The Golden Bears’ 6’0”, 205 bruiser has made a name for himself in his senior season, rushing for over 900 yards on the ground on a 4.3 per clip. He was also used heavily in the passing game, as the former wide receiver hauled in 50 balls for another 291 yards, but wasn’t much of a game breaker in that regard, picking up just over four yards per reception.
Laird’s story is one of the good ones in college football - the former walk-on had mostly ivy league offers coming off of a 3,000 yard, 32 touchdown season his senior year at Mission Prep in San Luis Obispo. Laird earned his scholarship heading into his junior year at Cal, becoming the feature back when current Texas RB Tre Watson elected to transfer. Laird went over 1,000 yards a year ago, scoring eight times and rushing for nearly six yards per carry. He slowed down a big in his final campaign, but was still highly effective as a between the tackles rusher and chain-mover. He doesn’t have break away speed, per say, but has reeled off a 60+ yard run in each of the past two seasons.
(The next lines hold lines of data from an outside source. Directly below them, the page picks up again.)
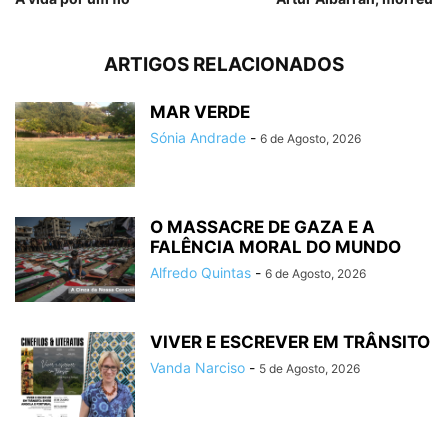
ARTIGOS RELACIONADOS
MAR VERDE
Sónia Andrade
-
6 de Agosto, 2026
O MASSACRE DE GAZA E A
FALÊNCIA MORAL DO MUNDO
Alfredo Quintas
-
6 de Agosto, 2026
VIVER E ESCREVER EM TRÂNSITO
Vanda Narciso
-
5 de Agosto, 2026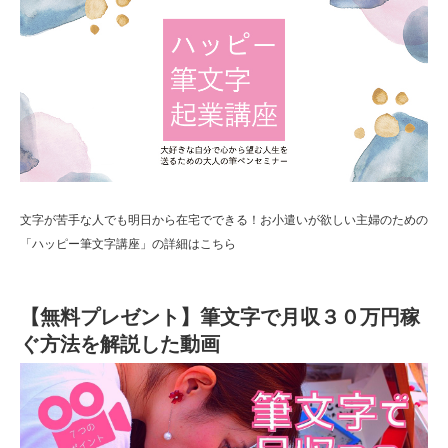
文字が苦手な人でも明日から在宅でできる！お小遣いが欲しい主婦のための
「ハッピー筆文字講座」の詳細はこちら
【無料プレゼント】筆文字で月収３０万円稼
ぐ方法を解説した動画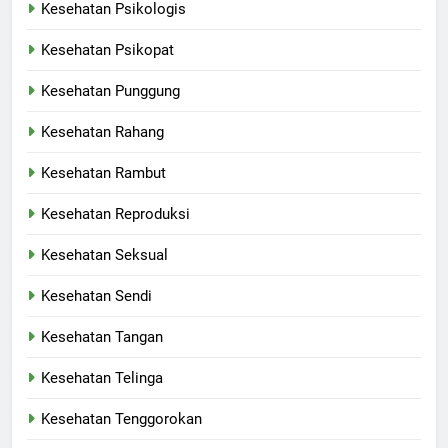
Kesehatan Psikologis
Kesehatan Psikopat
Kesehatan Punggung
Kesehatan Rahang
Kesehatan Rambut
Kesehatan Reproduksi
Kesehatan Seksual
Kesehatan Sendi
Kesehatan Tangan
Kesehatan Telinga
Kesehatan Tenggorokan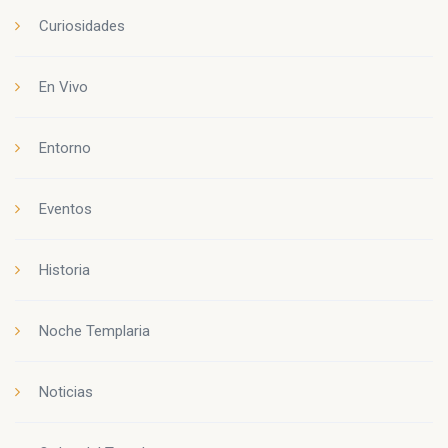
Curiosidades
En Vivo
Entorno
Eventos
Historia
Noche Templaria
Noticias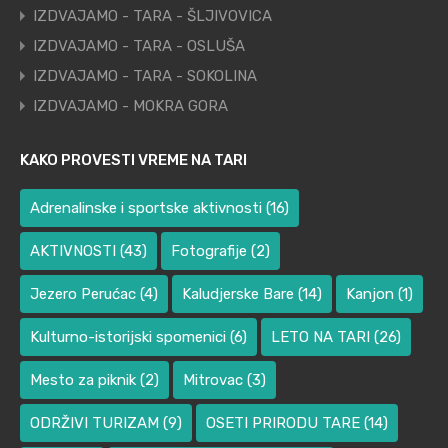
IZDVAJAMO - TARA - ŠLJIVOVICA
IZDVAJAMO - TARA - OSLUŠA
IZDVAJAMO - TARA - SOKOLINA
IZDVAJAMO - MOKRA GORA
KAKO PROVESTI VREME NA TARI
Adrenalinske i sportske aktivnosti
(16)
AKTIVNOSTI
(43)
Fotografije
(2)
Jezero Perućac
(4)
Kaludjerske Bare
(14)
Kanjon
(1)
Kulturno-istorijski spomenici
(6)
LETO NA TARI
(26)
Mesto za piknik
(2)
Mitrovac
(3)
ODRŽIVI TURIZAM
(9)
OSETI PRIRODU TARE
(14)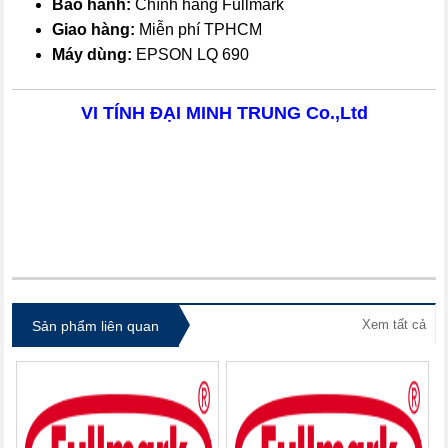
Bảo hành:
Chính hãng Fullmark
Giao hàng:
Miễn phí TPHCM
Máy dùng:
EPSON LQ 690
VI TÍNH ĐẠI MINH TRUNG Co.,Ltd
itdolozi.com
Xem tất cả
Sản phẩm liên quan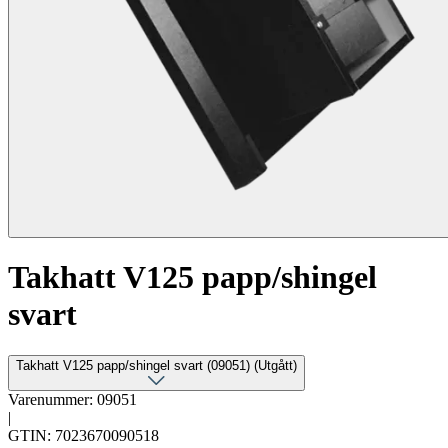
Takhatt V125 papp/shingel
svart
Takhatt V125 papp/shingel svart (09051) (Utgått)
Varenummer: 09051
|
GTIN: 7023670090518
Off the field, Laird is an accomplished music producer, who balances his love of creating with a double major in business administration and political science as well as his organization, Walk On the Run, that inspires children to read more and be life-long learners.
It’s going to be really hard to root against this guy, isn’t it?
I mean, the guy’s touchdown celebration is him miming reading a book.
Laird is the typical “tough-guy”, a football player who eschews video games in favor of books, who worked his way up the depth chart by standing out on the practice field and in the weight room, and earned the respect of his peers to the tune of being named captain this year. He had nine games with at least 16 carries and caught at least one ball in every game he played, with his best effort of the year coming against Oregon State - when he toted the rock 22 times for 193 yards in addition to hauling in three passes for 48 yards, totaling three touchdowns on the day. That game came after a players-only meeting that centered around Laird and the rest of the offense promising to pick up more slack for a defense that allowed 30+ points just twice on the year and kept seven of 12 opponents at 21 or below.
Cal will likely turn to their senior running back early and often against TCU, looking to establish the run game, wear down the powerful Frog defensive front, and keep the offense off the field. None of the three Cal QBs that saw snaps completed anything over 62% of their passes (though Laird himself was 2-2!), so the running game is obviously the key to moving the ball for the Golden Bears. It gets pretty sparse after Laird, though, with no other Cal RB having more than 23 rushing attempts.
As Laird goes, so go the Golden Bears, and it will be up to Gary Patterson and the TCU defense to keep him from making an impact.